Given the nearly daily interaction between Islam and western nations, it strikes me that there is minimal perception about the nature of this middle-eastern religion as it is commonly portrayed by the general media. My sense is that there are regular assumptions about Islam that are carry-overs from Christianity but not actually part of Islam itself. For instance, a few weeks ago in an interview with a Muslim cleric, the news commentator asked him directly, "Doesn't the Qur'an say that we are to love our enemies?" The cleric nearly swallowed his cud. It's a good idea, but it comes from Jesus, not Mohammed.

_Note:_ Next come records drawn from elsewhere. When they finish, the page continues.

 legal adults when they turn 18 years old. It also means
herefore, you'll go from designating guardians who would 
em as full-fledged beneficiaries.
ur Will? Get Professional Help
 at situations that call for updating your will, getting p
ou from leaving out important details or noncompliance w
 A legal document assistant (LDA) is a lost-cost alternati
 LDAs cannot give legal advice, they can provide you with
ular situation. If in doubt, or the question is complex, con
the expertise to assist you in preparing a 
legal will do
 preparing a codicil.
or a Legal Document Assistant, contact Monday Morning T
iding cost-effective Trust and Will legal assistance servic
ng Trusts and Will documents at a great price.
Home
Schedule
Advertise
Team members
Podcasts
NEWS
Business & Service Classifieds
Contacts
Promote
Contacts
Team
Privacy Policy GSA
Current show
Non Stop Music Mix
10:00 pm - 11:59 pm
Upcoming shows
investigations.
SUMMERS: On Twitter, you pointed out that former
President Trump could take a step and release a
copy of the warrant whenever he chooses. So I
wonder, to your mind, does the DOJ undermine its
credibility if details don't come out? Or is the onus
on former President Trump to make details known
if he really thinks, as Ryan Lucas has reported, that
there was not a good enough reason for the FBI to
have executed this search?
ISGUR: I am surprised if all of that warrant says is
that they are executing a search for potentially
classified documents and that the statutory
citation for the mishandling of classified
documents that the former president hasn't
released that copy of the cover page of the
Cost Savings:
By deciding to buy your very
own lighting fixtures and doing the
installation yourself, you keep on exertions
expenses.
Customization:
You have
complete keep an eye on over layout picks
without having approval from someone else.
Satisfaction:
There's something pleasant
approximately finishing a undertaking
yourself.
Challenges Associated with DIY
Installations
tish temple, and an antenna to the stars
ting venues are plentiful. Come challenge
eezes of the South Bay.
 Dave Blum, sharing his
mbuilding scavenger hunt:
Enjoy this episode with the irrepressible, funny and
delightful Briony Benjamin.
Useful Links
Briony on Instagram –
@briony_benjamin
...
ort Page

This, in turn, led me to wonder about whether or not Islam has a moral center, which is not quite the same thing as a theological center. Certainly Islam has a theological center, and it is that Allah is the only God and Mohammed is his prophet. Christianity has a theological center, also. "To us there is but one God, the Father, and one Lord, Jesus Christ." At the same time, Christianity also has a moral center, first drawn from the Decalogue in the Torah and later from Jesus' commentary on the Decalogue in his Sermon on the Mount. Does Islam have anything similar? In my reading of the Qur'an and the Hadith, I can find nothing comparable to either the Ten Commandments or the teachings of Jesus about moral life.
Hence, to assume that Islam is, so to speak, "on the same page" as westerners, whose moral sensitivities are largely derived from Christianity (however far they may have strayed from the classical church), is to assume what, in fact, is not the case. The longer we hold such assumptions and attempt to come to the table for dialogue with Muslims, the harder it will be to make any real progress. One sees on bumper stickers the little sign spelling out "co-exist", using symbols from the world's great religions. This is a fine sentiment, but if cannot work if even one of those entities does not see it that way.